To-do item:
Retype exactly the lines below, starting with the line that contains "List each element's" and ending with the last line; leave out any pictures.

BEGIN Material provided

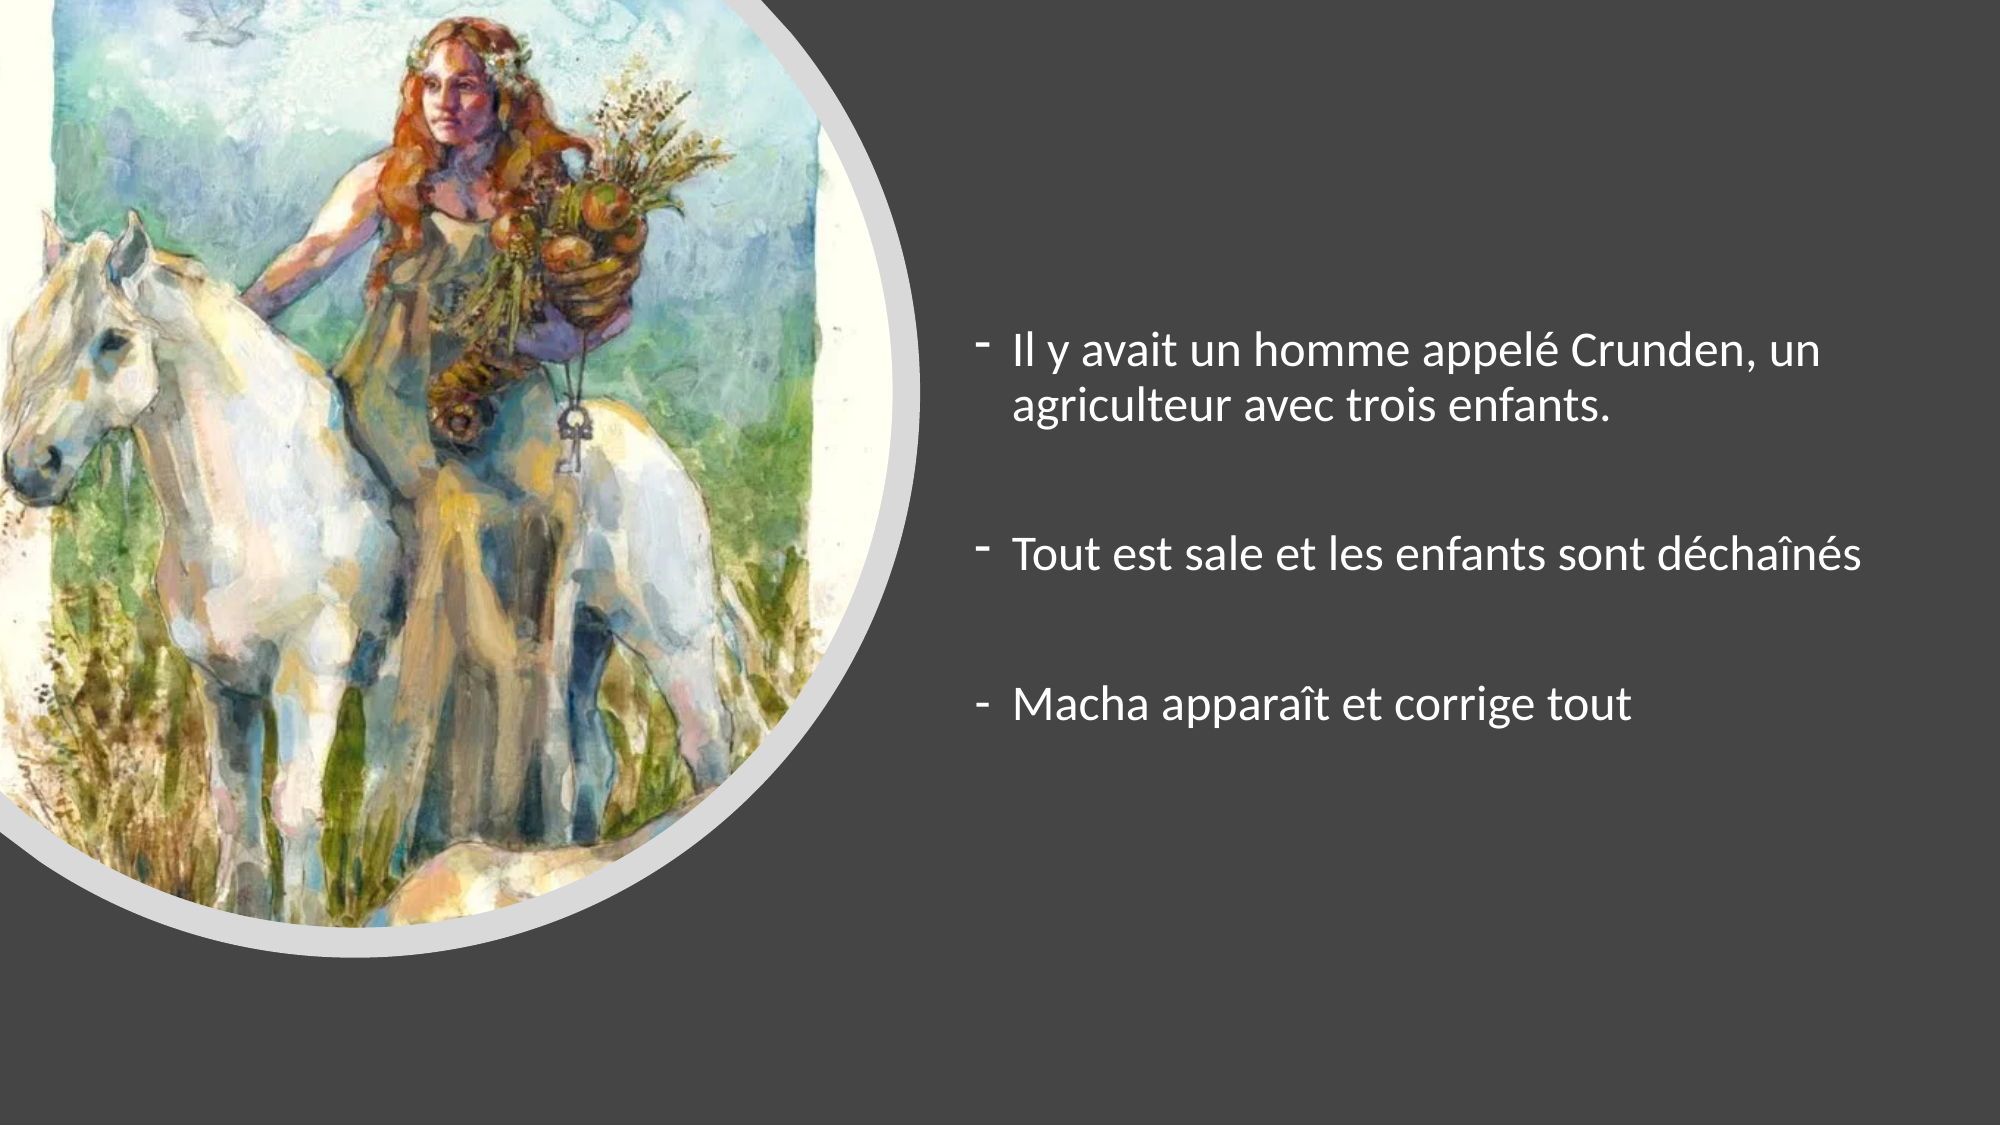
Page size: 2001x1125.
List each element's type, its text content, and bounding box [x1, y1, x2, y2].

picture [0, 0, 893, 928]
text_box [170, 928, 540, 959]
list Il y avait un homme appelé Crunden, un agriculteur avec trois enfants. Tout est sale et les enfants sont déchaînés Macha apparaît et corrige tout [959, 316, 1952, 809]
text_box [893, 215, 922, 570]
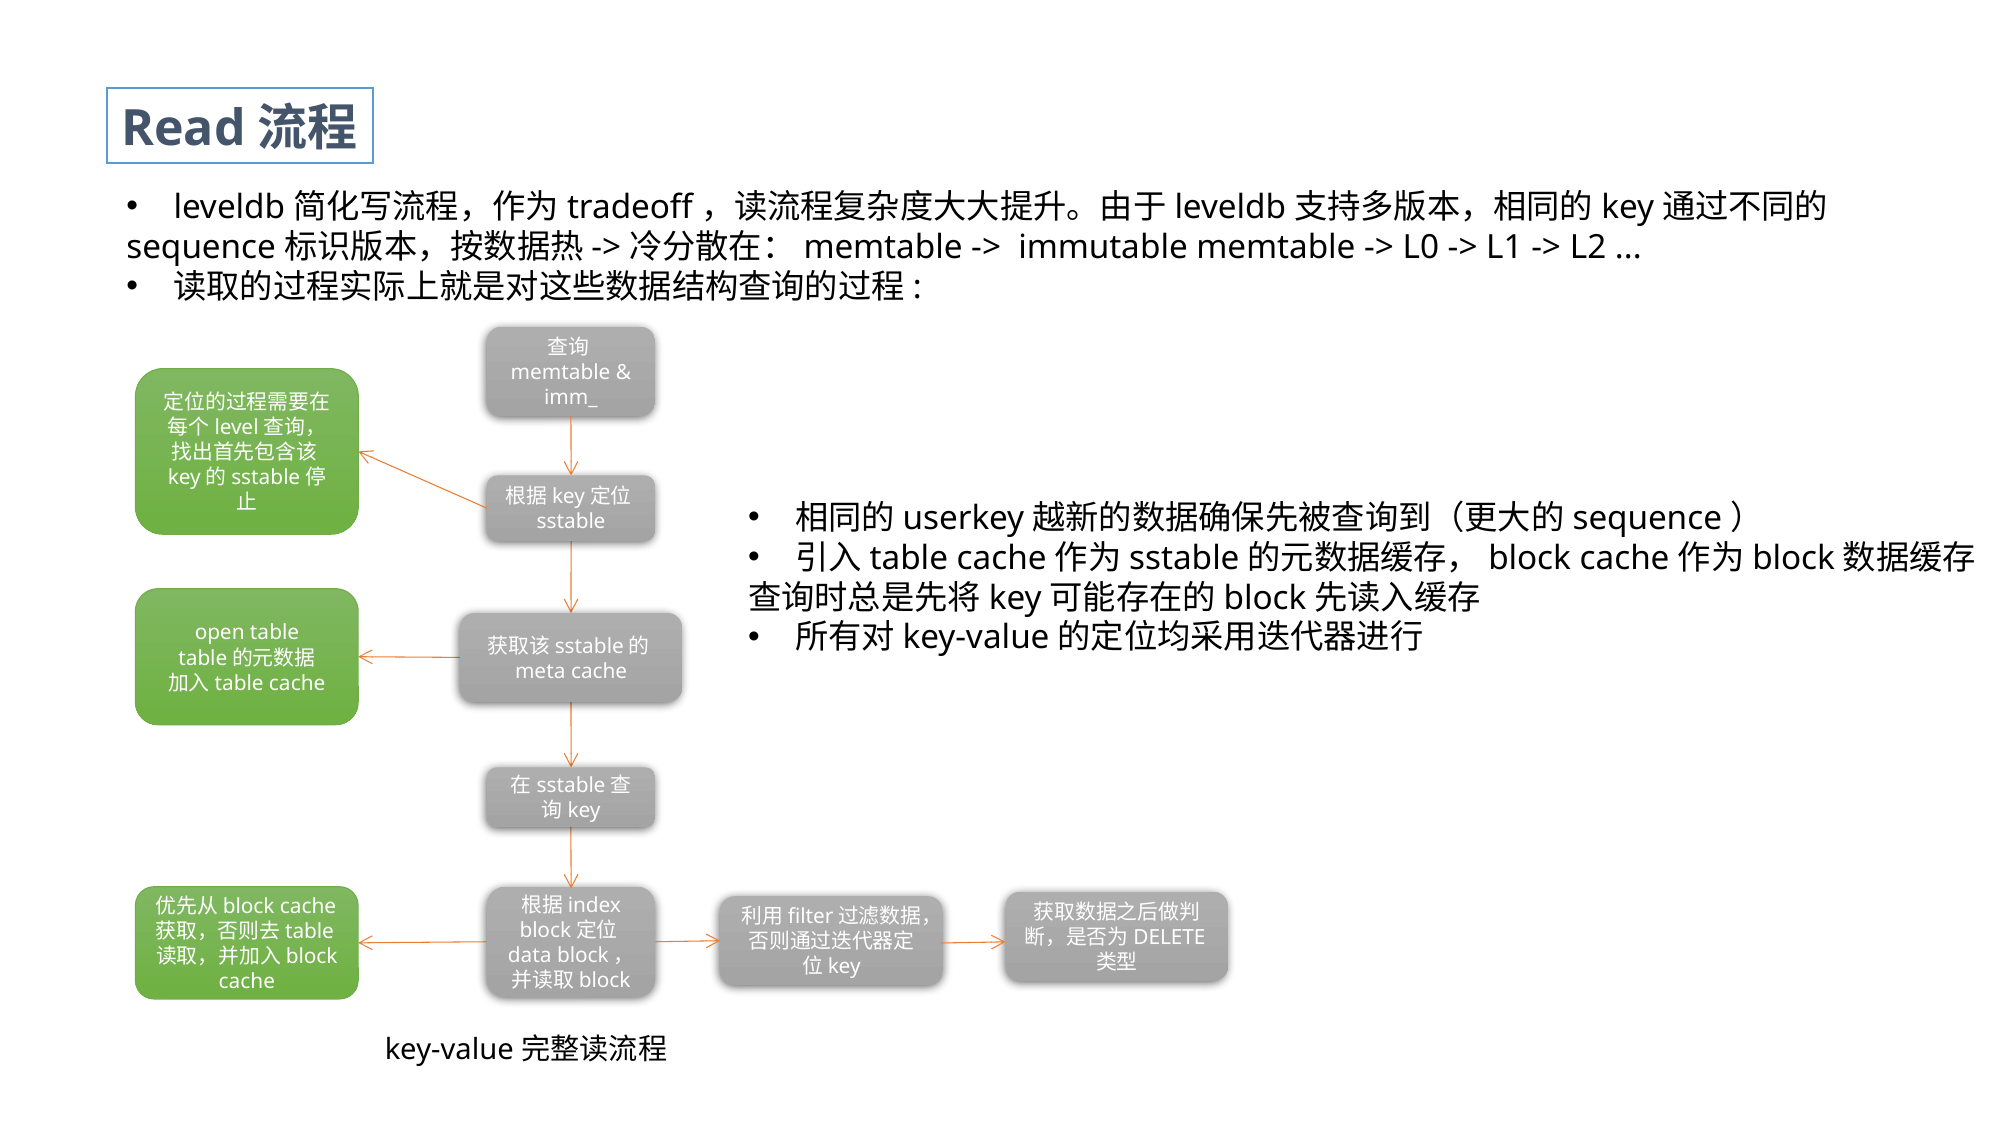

END Material provided

Exercise result:
List each element's type, its text content, and bounding box [x1, y1, x2, y2].

picture [0, 0, 893, 928]
text_box [170, 928, 540, 959]
list Il y avait un homme appelé Crunden, un agriculteur avec trois enfants. Tout est sale et les enfants sont déchaînés Macha apparaît et corrige tout [959, 316, 1952, 809]
text_box [893, 215, 922, 570]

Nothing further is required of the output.